**Problem details:**
Output each entry verbatim and exclude every picture from it.

Stored items from a collection
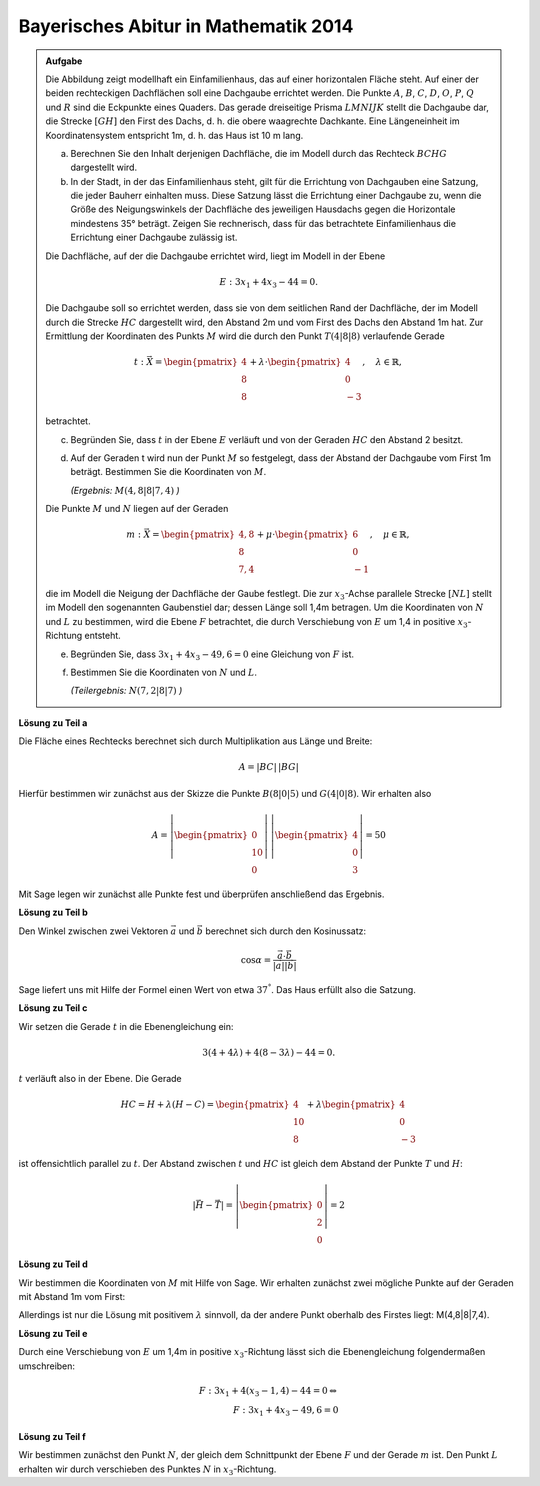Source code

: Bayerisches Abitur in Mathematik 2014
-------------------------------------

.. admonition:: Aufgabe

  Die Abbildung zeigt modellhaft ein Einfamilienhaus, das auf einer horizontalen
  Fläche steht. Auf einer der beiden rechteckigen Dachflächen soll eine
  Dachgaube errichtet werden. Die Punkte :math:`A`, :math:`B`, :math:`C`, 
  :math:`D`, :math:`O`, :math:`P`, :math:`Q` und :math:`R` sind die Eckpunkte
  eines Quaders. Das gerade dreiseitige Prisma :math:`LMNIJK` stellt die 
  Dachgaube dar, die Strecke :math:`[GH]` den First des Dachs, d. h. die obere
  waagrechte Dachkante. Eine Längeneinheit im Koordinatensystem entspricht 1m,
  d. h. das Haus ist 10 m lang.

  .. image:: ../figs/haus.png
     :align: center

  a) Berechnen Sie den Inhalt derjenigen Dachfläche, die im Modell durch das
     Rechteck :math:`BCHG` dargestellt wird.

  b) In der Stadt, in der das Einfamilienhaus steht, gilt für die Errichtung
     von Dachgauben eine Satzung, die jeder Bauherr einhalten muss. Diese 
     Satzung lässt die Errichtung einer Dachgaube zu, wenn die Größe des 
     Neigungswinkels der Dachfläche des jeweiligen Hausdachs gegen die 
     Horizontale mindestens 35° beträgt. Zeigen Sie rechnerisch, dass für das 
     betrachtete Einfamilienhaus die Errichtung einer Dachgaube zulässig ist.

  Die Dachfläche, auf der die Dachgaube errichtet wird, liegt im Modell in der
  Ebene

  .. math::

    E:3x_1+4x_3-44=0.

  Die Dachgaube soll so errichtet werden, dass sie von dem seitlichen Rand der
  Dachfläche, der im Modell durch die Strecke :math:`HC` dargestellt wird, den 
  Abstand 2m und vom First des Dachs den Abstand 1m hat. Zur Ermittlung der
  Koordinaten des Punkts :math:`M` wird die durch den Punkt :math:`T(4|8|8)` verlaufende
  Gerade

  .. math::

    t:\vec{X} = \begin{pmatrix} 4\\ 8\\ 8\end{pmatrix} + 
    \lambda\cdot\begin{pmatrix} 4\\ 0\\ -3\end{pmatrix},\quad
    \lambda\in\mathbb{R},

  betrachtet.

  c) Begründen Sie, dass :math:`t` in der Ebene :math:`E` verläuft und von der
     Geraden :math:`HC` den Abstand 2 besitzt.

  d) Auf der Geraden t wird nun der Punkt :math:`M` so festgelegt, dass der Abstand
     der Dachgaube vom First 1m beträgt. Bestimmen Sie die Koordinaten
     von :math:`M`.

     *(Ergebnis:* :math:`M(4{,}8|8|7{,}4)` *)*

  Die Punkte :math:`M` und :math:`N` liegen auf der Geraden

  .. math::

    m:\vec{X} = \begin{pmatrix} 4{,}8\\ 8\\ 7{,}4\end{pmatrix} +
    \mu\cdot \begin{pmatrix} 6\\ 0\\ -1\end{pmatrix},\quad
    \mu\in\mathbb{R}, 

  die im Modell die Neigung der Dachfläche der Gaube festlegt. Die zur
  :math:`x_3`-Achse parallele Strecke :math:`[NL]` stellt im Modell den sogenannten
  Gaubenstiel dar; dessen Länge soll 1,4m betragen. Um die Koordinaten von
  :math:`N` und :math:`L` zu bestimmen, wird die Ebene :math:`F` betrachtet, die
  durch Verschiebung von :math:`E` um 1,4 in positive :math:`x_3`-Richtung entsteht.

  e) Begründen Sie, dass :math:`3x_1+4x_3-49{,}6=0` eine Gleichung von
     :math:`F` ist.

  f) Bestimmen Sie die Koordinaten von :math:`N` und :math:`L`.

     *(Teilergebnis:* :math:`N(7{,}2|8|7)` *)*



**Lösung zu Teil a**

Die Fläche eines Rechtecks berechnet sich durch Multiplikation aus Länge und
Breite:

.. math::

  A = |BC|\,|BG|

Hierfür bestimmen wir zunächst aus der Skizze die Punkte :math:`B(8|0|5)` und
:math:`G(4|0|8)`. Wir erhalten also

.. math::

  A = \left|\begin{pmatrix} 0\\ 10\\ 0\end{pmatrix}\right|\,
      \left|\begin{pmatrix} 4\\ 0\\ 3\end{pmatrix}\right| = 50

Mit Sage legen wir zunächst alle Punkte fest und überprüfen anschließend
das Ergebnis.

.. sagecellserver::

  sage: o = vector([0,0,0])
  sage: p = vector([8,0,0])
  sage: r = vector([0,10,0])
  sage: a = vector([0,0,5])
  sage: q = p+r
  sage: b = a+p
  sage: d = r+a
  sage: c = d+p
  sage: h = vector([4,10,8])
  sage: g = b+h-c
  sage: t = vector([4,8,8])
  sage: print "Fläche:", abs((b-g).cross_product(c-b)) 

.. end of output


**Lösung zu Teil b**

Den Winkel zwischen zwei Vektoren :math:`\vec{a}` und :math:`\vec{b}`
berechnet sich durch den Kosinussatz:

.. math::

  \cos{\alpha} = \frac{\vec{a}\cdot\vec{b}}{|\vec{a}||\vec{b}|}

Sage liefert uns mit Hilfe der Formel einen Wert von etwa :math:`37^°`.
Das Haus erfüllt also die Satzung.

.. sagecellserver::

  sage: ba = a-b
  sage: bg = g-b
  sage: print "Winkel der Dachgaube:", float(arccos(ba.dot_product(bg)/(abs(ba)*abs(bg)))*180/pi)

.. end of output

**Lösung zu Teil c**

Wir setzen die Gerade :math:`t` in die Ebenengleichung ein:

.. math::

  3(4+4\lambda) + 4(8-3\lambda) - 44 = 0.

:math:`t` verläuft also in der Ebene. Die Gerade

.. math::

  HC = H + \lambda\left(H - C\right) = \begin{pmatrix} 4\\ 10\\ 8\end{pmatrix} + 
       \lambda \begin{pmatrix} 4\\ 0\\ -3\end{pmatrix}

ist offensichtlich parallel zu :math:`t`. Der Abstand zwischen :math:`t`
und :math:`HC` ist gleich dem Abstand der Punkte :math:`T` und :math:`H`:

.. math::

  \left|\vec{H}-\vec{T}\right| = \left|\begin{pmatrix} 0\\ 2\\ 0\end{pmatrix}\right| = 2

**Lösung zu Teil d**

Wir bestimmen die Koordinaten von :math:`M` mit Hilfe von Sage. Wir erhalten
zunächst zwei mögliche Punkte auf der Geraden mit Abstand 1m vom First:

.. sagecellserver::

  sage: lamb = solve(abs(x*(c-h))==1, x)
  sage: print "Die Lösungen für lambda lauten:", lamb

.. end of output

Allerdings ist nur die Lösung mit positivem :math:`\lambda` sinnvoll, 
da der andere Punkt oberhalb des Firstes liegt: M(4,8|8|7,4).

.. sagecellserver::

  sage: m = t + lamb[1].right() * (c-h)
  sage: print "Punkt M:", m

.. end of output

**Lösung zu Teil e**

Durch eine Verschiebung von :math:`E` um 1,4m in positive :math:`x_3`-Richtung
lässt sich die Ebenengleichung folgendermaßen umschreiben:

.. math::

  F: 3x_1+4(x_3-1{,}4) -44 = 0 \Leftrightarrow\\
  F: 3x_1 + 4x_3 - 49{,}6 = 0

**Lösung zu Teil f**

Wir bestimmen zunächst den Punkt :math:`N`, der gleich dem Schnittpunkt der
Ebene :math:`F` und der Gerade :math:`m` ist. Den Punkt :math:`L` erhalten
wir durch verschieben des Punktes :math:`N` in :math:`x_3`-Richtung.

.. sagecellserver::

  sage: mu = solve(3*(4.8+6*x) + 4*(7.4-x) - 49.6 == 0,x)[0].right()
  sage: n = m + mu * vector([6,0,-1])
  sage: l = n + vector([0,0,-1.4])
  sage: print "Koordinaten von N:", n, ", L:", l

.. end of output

**Answer box:**
Source code

: Bayerisches Abitur in Mathematik 2014
-------------------------------------

.. admonition:: Aufgabe

  Die Abbildung zeigt modellhaft ein Einfamilienhaus, das auf einer horizontalen
  Fläche steht. Auf einer der beiden rechteckigen Dachflächen soll eine
  Dachgaube errichtet werden. Die Punkte :math:`A`, :math:`B`, :math:`C`, 
  :math:`D`, :math:`O`, :math:`P`, :math:`Q` und :math:`R` sind die Eckpunkte
  eines Quaders. Das gerade dreiseitige Prisma :math:`LMNIJK` stellt die 
  Dachgaube dar, die Strecke :math:`[GH]` den First des Dachs, d. h. die obere
  waagrechte Dachkante. Eine Längeneinheit im Koordinatensystem entspricht 1m,
  d. h. das Haus ist 10 m lang.

  .. image:: ../figs/haus.png
     :align: center

  a) Berechnen Sie den Inhalt derjenigen Dachfläche, die im Modell durch das
     Rechteck :math:`BCHG` dargestellt wird.

  b) In der Stadt, in der das Einfamilienhaus steht, gilt für die Errichtung
     von Dachgauben eine Satzung, die jeder Bauherr einhalten muss. Diese 
     Satzung lässt die Errichtung einer Dachgaube zu, wenn die Größe des 
     Neigungswinkels der Dachfläche des jeweiligen Hausdachs gegen die 
     Horizontale mindestens 35° beträgt. Zeigen Sie rechnerisch, dass für das 
     betrachtete Einfamilienhaus die Errichtung einer Dachgaube zulässig ist.

  Die Dachfläche, auf der die Dachgaube errichtet wird, liegt im Modell in der
  Ebene

  .. math::

    E:3x_1+4x_3-44=0.

  Die Dachgaube soll so errichtet werden, dass sie von dem seitlichen Rand der
  Dachfläche, der im Modell durch die Strecke :math:`HC` dargestellt wird, den 
  Abstand 2m und vom First des Dachs den Abstand 1m hat. Zur Ermittlung der
  Koordinaten des Punkts :math:`M` wird die durch den Punkt :math:`T(4|8|8)` verlaufende
  Gerade

  .. math::

    t:\vec{X} = \begin{pmatrix} 4\\ 8\\ 8\end{pmatrix} + 
    \lambda\cdot\begin{pmatrix} 4\\ 0\\ -3\end{pmatrix},\quad
    \lambda\in\mathbb{R},

  betrachtet.

  c) Begründen Sie, dass :math:`t` in der Ebene :math:`E` verläuft und von der
     Geraden :math:`HC` den Abstand 2 besitzt.

  d) Auf der Geraden t wird nun der Punkt :math:`M` so festgelegt, dass der Abstand
     der Dachgaube vom First 1m beträgt. Bestimmen Sie die Koordinaten
     von :math:`M`.

     *(Ergebnis:* :math:`M(4{,}8|8|7{,}4)` *)*

  Die Punkte :math:`M` und :math:`N` liegen auf der Geraden

  .. math::

    m:\vec{X} = \begin{pmatrix} 4{,}8\\ 8\\ 7{,}4\end{pmatrix} +
    \mu\cdot \begin{pmatrix} 6\\ 0\\ -1\end{pmatrix},\quad
    \mu\in\mathbb{R}, 

  die im Modell die Neigung der Dachfläche der Gaube festlegt. Die zur
  :math:`x_3`-Achse parallele Strecke :math:`[NL]` stellt im Modell den sogenannten
  Gaubenstiel dar; dessen Länge soll 1,4m betragen. Um die Koordinaten von
  :math:`N` und :math:`L` zu bestimmen, wird die Ebene :math:`F` betrachtet, die
  durch Verschiebung von :math:`E` um 1,4 in positive :math:`x_3`-Richtung entsteht.

  e) Begründen Sie, dass :math:`3x_1+4x_3-49{,}6=0` eine Gleichung von
     :math:`F` ist.

  f) Bestimmen Sie die Koordinaten von :math:`N` und :math:`L`.

     *(Teilergebnis:* :math:`N(7{,}2|8|7)` *)*



**Lösung zu Teil a**

Die Fläche eines Rechtecks berechnet sich durch Multiplikation aus Länge und
Breite:

.. math::

  A = |BC|\,|BG|

Hierfür bestimmen wir zunächst aus der Skizze die Punkte :math:`B(8|0|5)` und
:math:`G(4|0|8)`. Wir erhalten also

.. math::

  A = \left|\begin{pmatrix} 0\\ 10\\ 0\end{pmatrix}\right|\,
      \left|\begin{pmatrix} 4\\ 0\\ 3\end{pmatrix}\right| = 50

Mit Sage legen wir zunächst alle Punkte fest und überprüfen anschließend
das Ergebnis.

.. sagecellserver::

  sage: o = vector([0,0,0])
  sage: p = vector([8,0,0])
  sage: r = vector([0,10,0])
  sage: a = vector([0,0,5])
  sage: q = p+r
  sage: b = a+p
  sage: d = r+a
  sage: c = d+p
  sage: h = vector([4,10,8])
  sage: g = b+h-c
  sage: t = vector([4,8,8])
  sage: print "Fläche:", abs((b-g).cross_product(c-b)) 

.. end of output


**Lösung zu Teil b**

Den Winkel zwischen zwei Vektoren :math:`\vec{a}` und :math:`\vec{b}`
berechnet sich durch den Kosinussatz:

.. math::

  \cos{\alpha} = \frac{\vec{a}\cdot\vec{b}}{|\vec{a}||\vec{b}|}

Sage liefert uns mit Hilfe der Formel einen Wert von etwa :math:`37^°`.
Das Haus erfüllt also die Satzung.

.. sagecellserver::

  sage: ba = a-b
  sage: bg = g-b
  sage: print "Winkel der Dachgaube:", float(arccos(ba.dot_product(bg)/(abs(ba)*abs(bg)))*180/pi)

.. end of output

**Lösung zu Teil c**

Wir setzen die Gerade :math:`t` in die Ebenengleichung ein:

.. math::

  3(4+4\lambda) + 4(8-3\lambda) - 44 = 0.

:math:`t` verläuft also in der Ebene. Die Gerade

.. math::

  HC = H + \lambda\left(H - C\right) = \begin{pmatrix} 4\\ 10\\ 8\end{pmatrix} + 
       \lambda \begin{pmatrix} 4\\ 0\\ -3\end{pmatrix}

ist offensichtlich parallel zu :math:`t`. Der Abstand zwischen :math:`t`
und :math:`HC` ist gleich dem Abstand der Punkte :math:`T` und :math:`H`:

.. math::

  \left|\vec{H}-\vec{T}\right| = \left|\begin{pmatrix} 0\\ 2\\ 0\end{pmatrix}\right| = 2

**Lösung zu Teil d**

Wir bestimmen die Koordinaten von :math:`M` mit Hilfe von Sage. Wir erhalten
zunächst zwei mögliche Punkte auf der Geraden mit Abstand 1m vom First:

.. sagecellserver::

  sage: lamb = solve(abs(x*(c-h))==1, x)
  sage: print "Die Lösungen für lambda lauten:", lamb

.. end of output

Allerdings ist nur die Lösung mit positivem :math:`\lambda` sinnvoll, 
da der andere Punkt oberhalb des Firstes liegt: M(4,8|8|7,4).

.. sagecellserver::

  sage: m = t + lamb[1].right() * (c-h)
  sage: print "Punkt M:", m

.. end of output

**Lösung zu Teil e**

Durch eine Verschiebung von :math:`E` um 1,4m in positive :math:`x_3`-Richtung
lässt sich die Ebenengleichung folgendermaßen umschreiben:

.. math::

  F: 3x_1+4(x_3-1{,}4) -44 = 0 \Leftrightarrow\\
  F: 3x_1 + 4x_3 - 49{,}6 = 0

**Lösung zu Teil f**

Wir bestimmen zunächst den Punkt :math:`N`, der gleich dem Schnittpunkt der
Ebene :math:`F` und der Gerade :math:`m` ist. Den Punkt :math:`L` erhalten
wir durch verschieben des Punktes :math:`N` in :math:`x_3`-Richtung.

.. sagecellserver::

  sage: mu = solve(3*(4.8+6*x) + 4*(7.4-x) - 49.6 == 0,x)[0].right()
  sage: n = m + mu * vector([6,0,-1])
  sage: l = n + vector([0,0,-1.4])
  sage: print "Koordinaten von N:", n, ", L:", l

.. end of output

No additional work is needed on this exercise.